● Exercise: Write the data out again, exactly as given.

(Available data begins)

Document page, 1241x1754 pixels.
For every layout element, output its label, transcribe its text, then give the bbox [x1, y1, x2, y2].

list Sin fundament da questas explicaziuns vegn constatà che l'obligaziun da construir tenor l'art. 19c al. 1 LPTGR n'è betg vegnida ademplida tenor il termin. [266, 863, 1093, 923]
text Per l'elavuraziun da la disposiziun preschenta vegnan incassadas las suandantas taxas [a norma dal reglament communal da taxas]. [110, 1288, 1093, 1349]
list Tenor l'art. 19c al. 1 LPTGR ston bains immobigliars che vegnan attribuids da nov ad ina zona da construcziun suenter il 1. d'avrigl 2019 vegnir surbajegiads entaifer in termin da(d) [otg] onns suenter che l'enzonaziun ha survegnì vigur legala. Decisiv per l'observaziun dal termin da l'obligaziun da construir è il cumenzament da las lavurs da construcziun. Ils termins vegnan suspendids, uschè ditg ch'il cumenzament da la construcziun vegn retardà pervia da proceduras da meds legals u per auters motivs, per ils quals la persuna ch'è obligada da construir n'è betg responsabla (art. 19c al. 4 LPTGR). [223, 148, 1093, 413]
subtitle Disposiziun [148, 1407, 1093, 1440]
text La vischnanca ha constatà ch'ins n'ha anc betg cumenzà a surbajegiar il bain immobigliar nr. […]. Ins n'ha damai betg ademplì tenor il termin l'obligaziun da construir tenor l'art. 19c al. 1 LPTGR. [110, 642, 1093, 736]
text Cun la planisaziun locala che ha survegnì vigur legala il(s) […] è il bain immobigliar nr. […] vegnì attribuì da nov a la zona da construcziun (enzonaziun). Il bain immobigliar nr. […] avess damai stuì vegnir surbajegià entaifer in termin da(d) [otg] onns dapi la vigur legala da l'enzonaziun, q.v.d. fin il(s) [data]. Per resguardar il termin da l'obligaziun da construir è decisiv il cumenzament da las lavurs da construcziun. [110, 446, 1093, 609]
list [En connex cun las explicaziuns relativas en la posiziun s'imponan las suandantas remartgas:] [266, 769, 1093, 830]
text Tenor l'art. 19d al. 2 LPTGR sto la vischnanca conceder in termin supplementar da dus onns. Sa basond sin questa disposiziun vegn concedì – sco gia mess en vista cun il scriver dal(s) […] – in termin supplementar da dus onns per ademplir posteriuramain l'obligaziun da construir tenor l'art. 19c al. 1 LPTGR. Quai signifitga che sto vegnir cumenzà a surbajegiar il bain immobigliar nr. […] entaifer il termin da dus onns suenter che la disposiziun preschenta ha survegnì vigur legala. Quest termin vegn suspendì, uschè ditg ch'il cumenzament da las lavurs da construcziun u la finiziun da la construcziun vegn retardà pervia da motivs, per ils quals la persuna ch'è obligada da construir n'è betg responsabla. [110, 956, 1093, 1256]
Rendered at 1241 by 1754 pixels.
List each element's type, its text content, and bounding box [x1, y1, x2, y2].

(Available data ends)

● Exercise answer:
Document page, 1241x1754 pixels.
For every layout element, output its label, transcribe its text, then give the bbox [x1, y1, x2, y2].

list Sin fundament da questas explicaziuns vegn constatà che l'obligaziun da construir tenor l'art. 19c al. 1 LPTGR n'è betg vegnida ademplida tenor il termin. [266, 863, 1093, 923]
text Per l'elavuraziun da la disposiziun preschenta vegnan incassadas las suandantas taxas [a norma dal reglament communal da taxas]. [110, 1288, 1093, 1349]
list Tenor l'art. 19c al. 1 LPTGR ston bains immobigliars che vegnan attribuids da nov ad ina zona da construcziun suenter il 1. d'avrigl 2019 vegnir surbajegiads entaifer in termin da(d) [otg] onns suenter che l'enzonaziun ha survegnì vigur legala. Decisiv per l'observaziun dal termin da l'obligaziun da construir è il cumenzament da las lavurs da construcziun. Ils termins vegnan suspendids, uschè ditg ch'il cumenzament da la construcziun vegn retardà pervia da proceduras da meds legals u per auters motivs, per ils quals la persuna ch'è obligada da construir n'è betg responsabla (art. 19c al. 4 LPTGR). [223, 148, 1093, 413]
subtitle Disposiziun [148, 1407, 1093, 1440]
text La vischnanca ha constatà ch'ins n'ha anc betg cumenzà a surbajegiar il bain immobigliar nr. […]. Ins n'ha damai betg ademplì tenor il termin l'obligaziun da construir tenor l'art. 19c al. 1 LPTGR. [110, 642, 1093, 736]
text Cun la planisaziun locala che ha survegnì vigur legala il(s) […] è il bain immobigliar nr. […] vegnì attribuì da nov a la zona da construcziun (enzonaziun). Il bain immobigliar nr. […] avess damai stuì vegnir surbajegià entaifer in termin da(d) [otg] onns dapi la vigur legala da l'enzonaziun, q.v.d. fin il(s) [data]. Per resguardar il termin da l'obligaziun da construir è decisiv il cumenzament da las lavurs da construcziun. [110, 446, 1093, 609]
list [En connex cun las explicaziuns relativas en la posiziun s'imponan las suandantas remartgas:] [266, 769, 1093, 830]
text Tenor l'art. 19d al. 2 LPTGR sto la vischnanca conceder in termin supplementar da dus onns. Sa basond sin questa disposiziun vegn concedì – sco gia mess en vista cun il scriver dal(s) […] – in termin supplementar da dus onns per ademplir posteriuramain l'obligaziun da construir tenor l'art. 19c al. 1 LPTGR. Quai signifitga che sto vegnir cumenzà a surbajegiar il bain immobigliar nr. […] entaifer il termin da dus onns suenter che la disposiziun preschenta ha survegnì vigur legala. Quest termin vegn suspendì, uschè ditg ch'il cumenzament da las lavurs da construcziun u la finiziun da la construcziun vegn retardà pervia da motivs, per ils quals la persuna ch'è obligada da construir n'è betg responsabla. [110, 956, 1093, 1256]
Rendered at 1241 by 1754 pixels.
List each element's type, its text content, and bounding box [x1, y1, x2, y2].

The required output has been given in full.